Une épée de Damoclès sur la tête d’Issoufou Mahamadou ?
Le 14 juin 2024, la Cour d’État a finalement levé l’immunité de Bazoum Mohamed, ouvrant ainsi le boulevard conduisant à son procès. Un boulevard ? Rien n’est moins sûr. Certains observateurs parlent plutôt de chemin escarpé, c’est-à-dire raide et difficile d’accès. Poursuivi pour haute trahison, Bazoum Mohamed, avec les multiples chefs d’accusation avancés contre lui, ne peut échapper à une condamnation lourde s’il est jugé. Connexions avec l’étranger, mettant en péril des intérêts du Niger, connexions avec les groupes terroristes, etc., les charges, tout autant que les preuves dont dispose l’État du Niger, ne lui laissent aucune chance. Pour mémoire, Bazoum Mohamed lui-même a révélé, en février 2022, que pour la paix, il a fait libérer des chefs terroristes qu’il a immédiatement reçus au Palais. Une déclaration fracassante qui a fait l’effet d’une bombe au sein de l’opinion nationale, depuis longtemps convaincue que la propagation du terrorisme est due à l’existence de réseaux de connivences insoupçonnés au sommet de l’État. De nombreux témoignages de citoyens dépouillés de leurs bétails enlevés, de leurs greniers brûlés et chassés de leurs terroirs, rendent comptent de l’extraordinaire facilité avec laquelle les terroristes opèrent.

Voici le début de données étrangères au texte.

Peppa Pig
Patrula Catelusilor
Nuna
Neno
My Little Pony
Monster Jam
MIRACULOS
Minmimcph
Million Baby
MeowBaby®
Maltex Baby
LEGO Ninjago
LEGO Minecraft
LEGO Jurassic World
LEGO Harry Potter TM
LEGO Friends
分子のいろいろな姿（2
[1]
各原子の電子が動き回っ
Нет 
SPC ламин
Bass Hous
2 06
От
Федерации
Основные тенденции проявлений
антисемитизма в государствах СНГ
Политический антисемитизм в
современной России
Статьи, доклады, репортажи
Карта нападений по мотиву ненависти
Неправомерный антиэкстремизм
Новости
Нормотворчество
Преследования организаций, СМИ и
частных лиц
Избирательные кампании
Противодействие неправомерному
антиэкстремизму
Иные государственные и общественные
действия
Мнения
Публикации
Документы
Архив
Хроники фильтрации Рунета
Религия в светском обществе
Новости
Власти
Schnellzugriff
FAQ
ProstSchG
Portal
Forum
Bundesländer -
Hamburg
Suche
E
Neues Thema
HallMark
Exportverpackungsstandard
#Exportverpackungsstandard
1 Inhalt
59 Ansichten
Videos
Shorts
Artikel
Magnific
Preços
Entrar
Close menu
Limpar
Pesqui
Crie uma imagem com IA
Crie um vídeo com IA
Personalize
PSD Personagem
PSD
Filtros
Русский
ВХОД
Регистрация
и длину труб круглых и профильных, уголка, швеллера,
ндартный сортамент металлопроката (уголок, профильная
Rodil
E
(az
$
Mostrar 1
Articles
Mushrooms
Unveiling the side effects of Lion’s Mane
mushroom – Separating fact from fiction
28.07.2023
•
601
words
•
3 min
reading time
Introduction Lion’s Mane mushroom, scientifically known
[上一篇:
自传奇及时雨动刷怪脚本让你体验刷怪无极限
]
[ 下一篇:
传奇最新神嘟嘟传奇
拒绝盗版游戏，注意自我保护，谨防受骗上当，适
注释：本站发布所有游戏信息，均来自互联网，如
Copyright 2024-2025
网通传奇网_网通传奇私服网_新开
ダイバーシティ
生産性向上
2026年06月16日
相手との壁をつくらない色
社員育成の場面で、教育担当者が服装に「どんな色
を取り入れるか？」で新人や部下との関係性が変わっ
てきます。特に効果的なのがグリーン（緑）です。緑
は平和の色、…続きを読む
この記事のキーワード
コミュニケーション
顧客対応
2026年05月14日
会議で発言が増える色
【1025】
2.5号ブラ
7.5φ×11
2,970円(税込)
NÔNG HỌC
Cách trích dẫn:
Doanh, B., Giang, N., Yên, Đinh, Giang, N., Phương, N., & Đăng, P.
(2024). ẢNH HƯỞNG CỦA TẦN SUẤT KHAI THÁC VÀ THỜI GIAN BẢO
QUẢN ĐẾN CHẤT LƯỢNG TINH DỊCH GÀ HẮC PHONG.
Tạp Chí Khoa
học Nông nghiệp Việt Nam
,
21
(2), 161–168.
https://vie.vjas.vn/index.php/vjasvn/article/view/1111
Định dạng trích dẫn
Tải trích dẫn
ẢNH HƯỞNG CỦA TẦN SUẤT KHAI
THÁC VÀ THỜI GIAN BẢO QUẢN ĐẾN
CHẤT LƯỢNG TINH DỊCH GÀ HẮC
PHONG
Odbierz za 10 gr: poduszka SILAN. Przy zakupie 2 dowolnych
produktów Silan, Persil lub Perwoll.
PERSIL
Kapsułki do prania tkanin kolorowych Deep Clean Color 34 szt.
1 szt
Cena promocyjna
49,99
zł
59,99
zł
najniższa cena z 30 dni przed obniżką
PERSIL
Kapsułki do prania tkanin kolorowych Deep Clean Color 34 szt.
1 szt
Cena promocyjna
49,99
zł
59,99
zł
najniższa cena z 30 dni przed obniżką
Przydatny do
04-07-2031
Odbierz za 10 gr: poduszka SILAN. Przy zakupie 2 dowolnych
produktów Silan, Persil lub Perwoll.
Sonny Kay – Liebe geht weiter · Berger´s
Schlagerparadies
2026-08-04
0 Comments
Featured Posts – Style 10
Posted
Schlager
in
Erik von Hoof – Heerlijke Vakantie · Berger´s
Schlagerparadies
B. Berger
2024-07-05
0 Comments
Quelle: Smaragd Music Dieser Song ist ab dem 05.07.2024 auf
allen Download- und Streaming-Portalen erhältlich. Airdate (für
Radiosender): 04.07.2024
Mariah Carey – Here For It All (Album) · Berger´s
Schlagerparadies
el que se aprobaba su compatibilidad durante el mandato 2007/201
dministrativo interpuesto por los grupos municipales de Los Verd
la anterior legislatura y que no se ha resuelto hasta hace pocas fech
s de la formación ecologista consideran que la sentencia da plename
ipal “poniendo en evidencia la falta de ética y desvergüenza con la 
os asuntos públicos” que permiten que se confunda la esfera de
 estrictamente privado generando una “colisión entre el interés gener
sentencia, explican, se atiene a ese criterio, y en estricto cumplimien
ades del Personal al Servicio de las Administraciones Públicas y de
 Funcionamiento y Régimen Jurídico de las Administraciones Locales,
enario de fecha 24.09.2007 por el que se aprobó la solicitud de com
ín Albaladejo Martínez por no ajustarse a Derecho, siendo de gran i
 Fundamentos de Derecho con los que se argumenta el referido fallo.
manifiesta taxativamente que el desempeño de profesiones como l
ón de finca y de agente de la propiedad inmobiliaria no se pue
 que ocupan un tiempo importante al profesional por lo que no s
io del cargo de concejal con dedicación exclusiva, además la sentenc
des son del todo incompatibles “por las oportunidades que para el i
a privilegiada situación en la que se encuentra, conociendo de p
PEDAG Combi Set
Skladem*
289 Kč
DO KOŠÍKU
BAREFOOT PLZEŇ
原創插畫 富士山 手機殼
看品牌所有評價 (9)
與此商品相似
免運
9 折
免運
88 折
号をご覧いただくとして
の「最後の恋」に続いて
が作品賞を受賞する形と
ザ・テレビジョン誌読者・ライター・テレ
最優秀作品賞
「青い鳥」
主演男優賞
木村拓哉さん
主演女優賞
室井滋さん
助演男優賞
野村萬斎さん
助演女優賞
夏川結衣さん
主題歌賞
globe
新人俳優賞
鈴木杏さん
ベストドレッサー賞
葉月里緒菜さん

« Ce procès contre Bazoum Mohamed est une boîte de pandore », confie un observateur. Pour vrai, ce procès est celui du régime de la 7e République, Bazoum Mohamed n’étant qu’un des acteurs qui ont ruiné le Niger. C’est d’ailleurs la raison pour laquelle nombre de Nigériens estiment que ce procès n’aura jamais lieu. Est-il possible de juger Bazoum Mohamed en ignorant royalement qu’Issoufou Mahamadou est l’alpha et l’oméga de ce qui est reproché à son poulain ? Que ce soit sur la question du terrorisme ou de la prédation des deniers publics, pour ne pas parler des connexions avec l’étranger pour gruger le Niger, Issoufou Mahamadou est perçu par les Nigériens comme le champion. C’est pourquoi, bien loin d’être des partisans de Bazoum Mohamed, les Nigériens sont toutefois peu enthousiastes de savoir que l’immunité du président déchu est levée. La perspective ne les enchante pas tellement, l’affaire laissant un arrière-goût amer d’une justice à double vitesse. La justice nigérienne va faire passer, selon toute probabilité, Bazoum Mohamed à la barre alors qu’Issoufou Mahamadou est libre, tranquille et serein.
Comment se fera ce procès ? Sera-t-il ouvert à tous ceux qui désirent le suivre ou fermé à un public trié sur le volet ? Sans aller vite en besogne, il est utile de rappeler que les conseils de Bazoum Mohamed ont souhaité rencontrer leur client et échanger avec lui, un droit absolu qu’on ne saurait leur refuser, ont-ils déclaré. Ils n’ont pas obtenu ce droit, d’où leur retrait de la procédure. Va-t-on alors laisser Bazoum lui-même, connu pour être prolixe, parler lors de son procès ? La question vaut son pesant d’or. Selon de nombreux observateurs, Issoufou Mahamadou serait nécessairement éclaboussé. D’où le scepticisme de certains d’entre eux qui estiment que ce procès n’aurait jamais lieu.